The hypothesis is that etiological pathways controlling comorbidities could be better identified when diseases cluster in individuals who share a common pattern of influences or if their resilience or vulnerability is altered similarly. This suggests that specific genetic and/or epigenetic mechanisms associated with trisomy 21 predispose to specific disorders. The comorbid phenotypes seen in DS, much like comorbidities seen in the general population, are variable and not fully penetrant. Obesity, a central comorbidity in DS, is diagnosed on individuals presenting a body mass index larger than 30 kg/m2 and affects more than 640 million adults. The average worldwide prevalence is 39% and is expected to rise. Obesity prevalence is higher in ID and particularly increased in DS. Obesity in people with DS increases also the risk of multi-morbidities including obstructive sleep apnea, (which, if left untreated, can lead to hypertension, heart failure, and death), dyslipidemia, hyperinsulinemia, type 2 diabetes and gait disorder.
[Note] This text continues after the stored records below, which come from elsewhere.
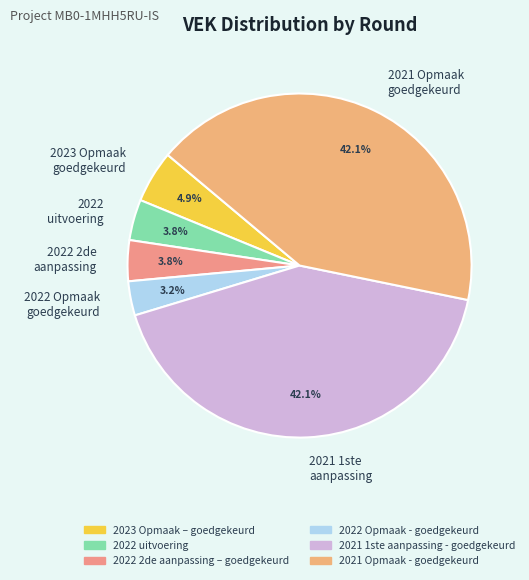

Approximately how many times larger is the value at 2022 2de aanpassing compared to 2022 uitvoering?

1.0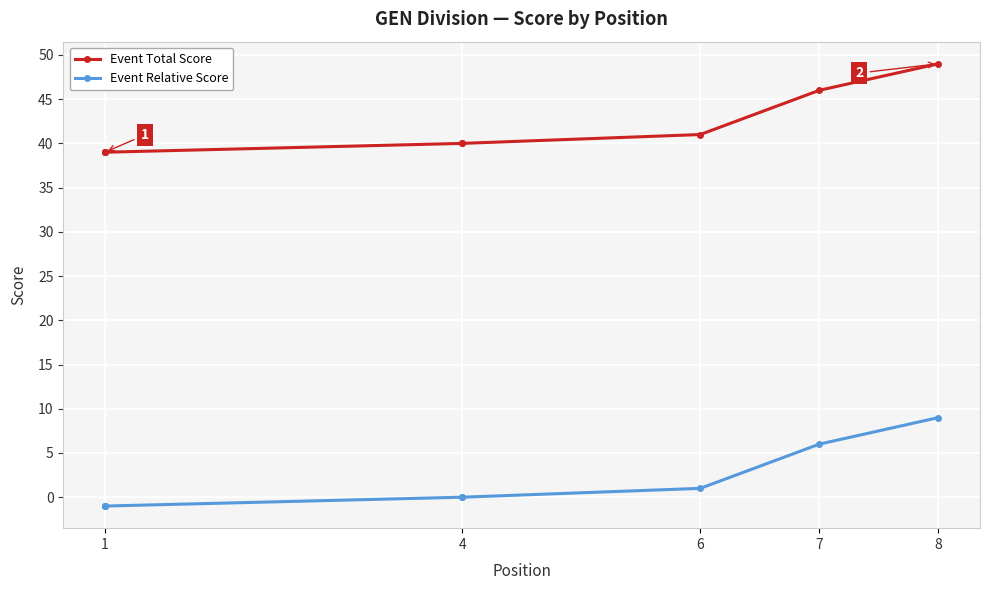

Which has a higher value, 4 or 4?

4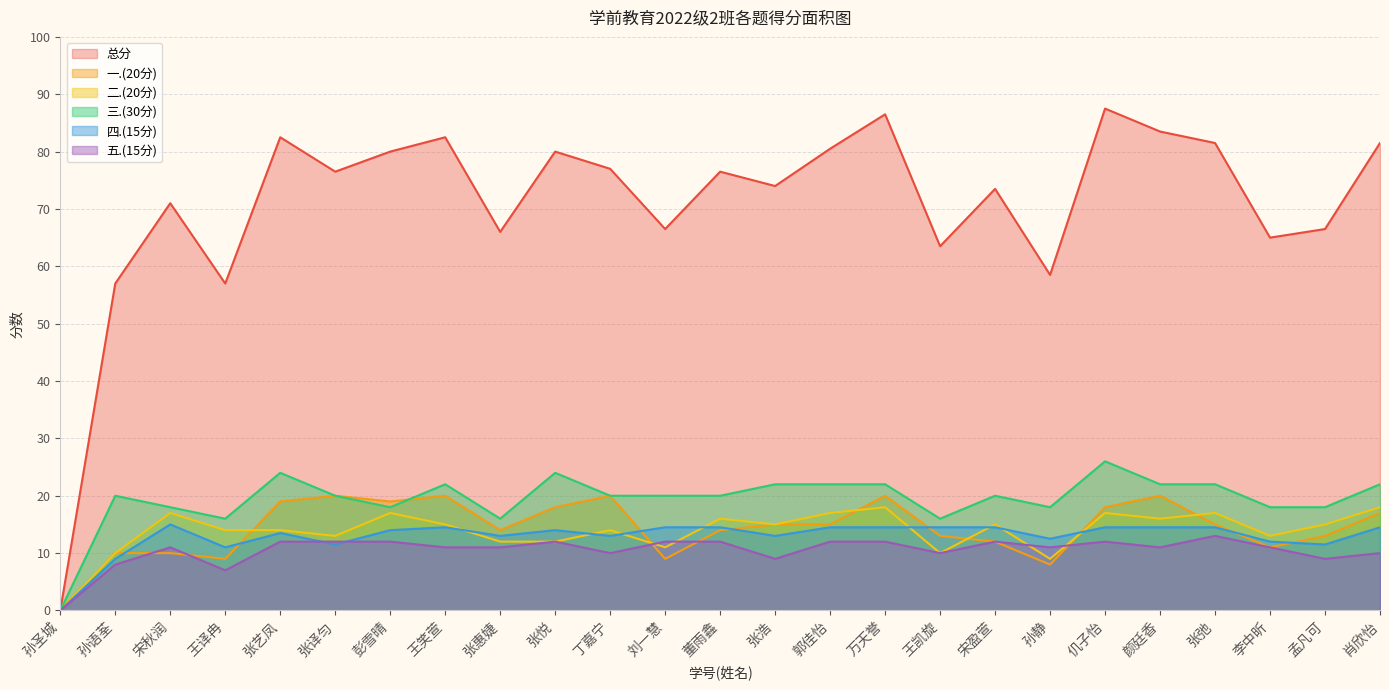

What are all the series names shown in the legend?

总分, 一.(20分), 二.(20分), 三.(30分), 四.(15分), 五.(15分)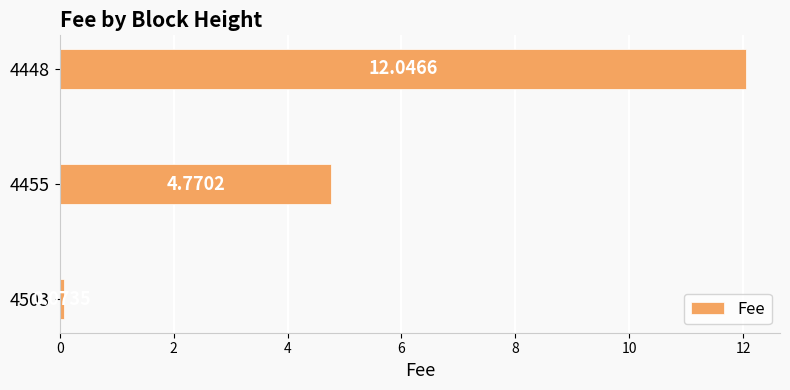

What is the change in value from 4455 to 4448?

+7.3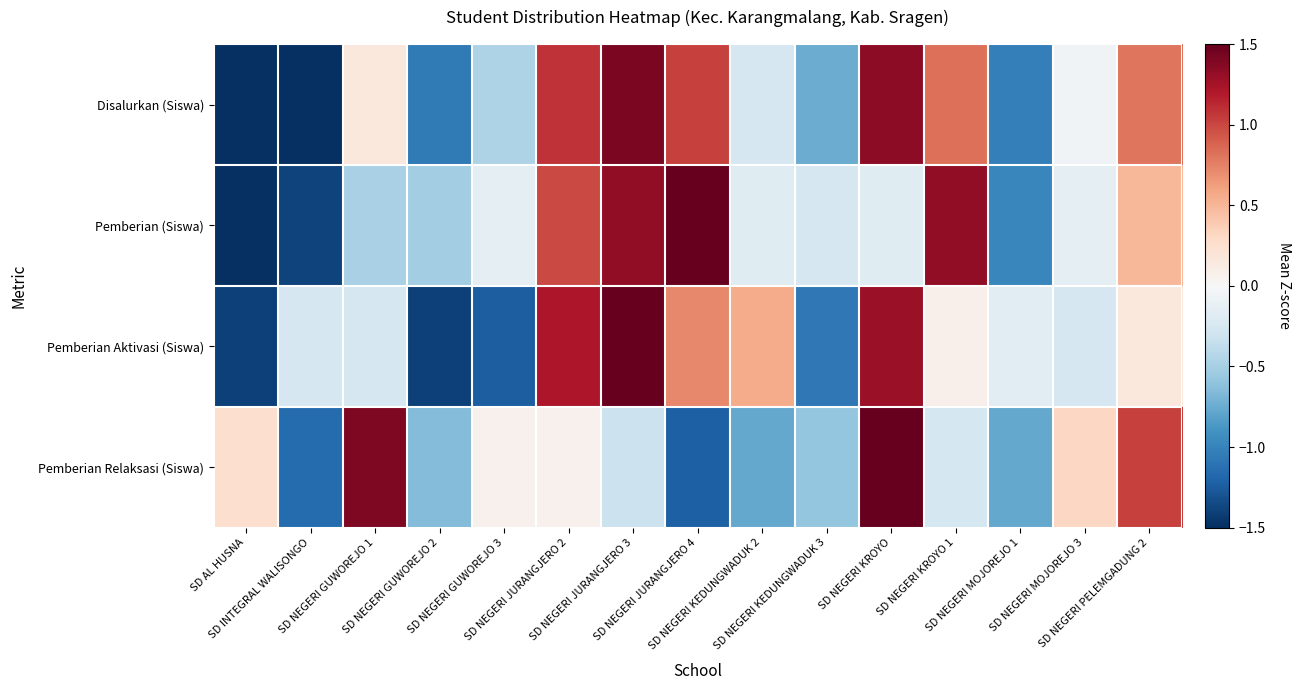

Between SD AL HUSNA and SD NEGERI PELEMGADUNG 2, which is larger?

SD NEGERI PELEMGADUNG 2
Because people with DS have a longer lifespan nowadays, lead sedentary lifestyles, and remain obese, the incidence of these diseases is likely to increase among them in the future. Despite the complexity, the genetic risk associated with DS is clear and enables us to use DS as a paradigmatic condition to unravel some of the underlying mechanisms of obesity and further comorbid disorders.
In this 5-year-long research project, this unique interdisciplinary consortium of DS experts consisting of clinicians, pathophysiologists, integrative bioinformaticians and artificial intelligence computer scientists will work together to improve the lives of people with DS (and others affected by obesity and intellectual disabilities).